*Exercise details:*
Print everything from "The purpose of" down to "those now used." in the article on the Vulgate below, word for word.

*Text provided:*

□ □ □ □ □ □ □

Monday, Mar. 26, 1928
The Book
Twenty years ago, Pope Pius X commissioned a scholar to head a research into the text of the Vulgate, the 1500-year-old standard Latin version of the Bible. The scholar whom he chose for this task was his Eminence Francis Aidan Cardinal Gasquet. Since the Vulgate is the universal biblical authority for all Roman Catholics and since modern discoveries have posed questions against the validity of its sacred interpretations, Cardinal Gasquet's task is one of enormous value as well as gigantic labor. This year the jubilant festival of Easter will wear for Roman Catholics an additional brilliance; the Cardinal has announced that he expects by then to publish the second volume of his monumental findings.
Gasquet Bible. St. Jerome (A.D. 340-420) translated the Old Testament not from the Greek Septuagint but from the Hebrew original; the New Testament he took from its original Greek. In Bethlehem, where he had journeyed from Rome, he lived like a hermit while he worked. His translation gradually became recognized by the early Church with a sanction more universal than that bestowed upon any of the other Latin scriptures, which were, for the most part, localized and incomplete.
The purpose of Cardinal Gasquet's work is merely to correct as far as possible the errors of text which crept into St. Jerome's careful chapters during the centuries when these were circulated by hand and copied by hasty, sometimes stupid scribes. The Cardinal's method is simple, laborious, exact. He commands a commission of twelve Benedictine monks whose assistants hunt the libraries and collections of Europe, dig and sniff in curious corners, and retrieve for him old manu scripts. By judiciously comparing these, of which some 20,000 have now been gathered, it will be possible to determine more precise readings than those now used.

□ □ □ □ □ □ □

*Provided material:*
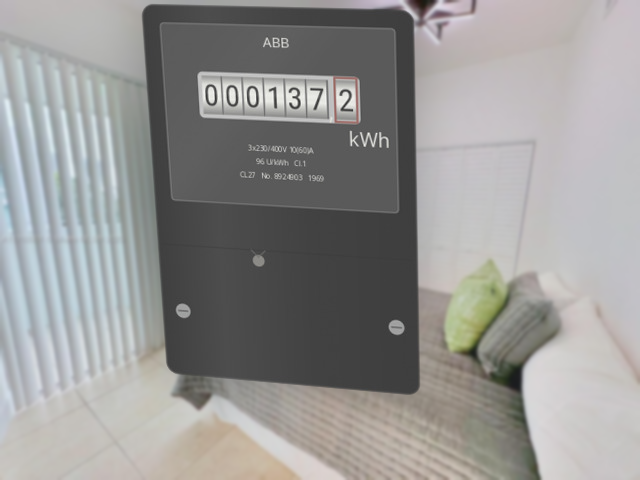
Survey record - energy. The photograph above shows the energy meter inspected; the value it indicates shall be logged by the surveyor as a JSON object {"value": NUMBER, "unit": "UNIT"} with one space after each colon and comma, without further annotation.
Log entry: {"value": 137.2, "unit": "kWh"}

□ □ □ □ □ □ □

*Written solution:*
The purpose of Cardinal Gasquet's work is merely to correct as far as possible the errors of text which crept into St. Jerome's careful chapters during the centuries when these were circulated by hand and copied by hasty, sometimes stupid scribes. The Cardinal's method is simple, laborious, exact. He commands a commission of twelve Benedictine monks whose assistants hunt the libraries and collections of Europe, dig and sniff in curious corners, and retrieve for him old manu scripts. By judiciously comparing these, of which some 20,000 have now been gathered, it will be possible to determine more precise readings than those now used.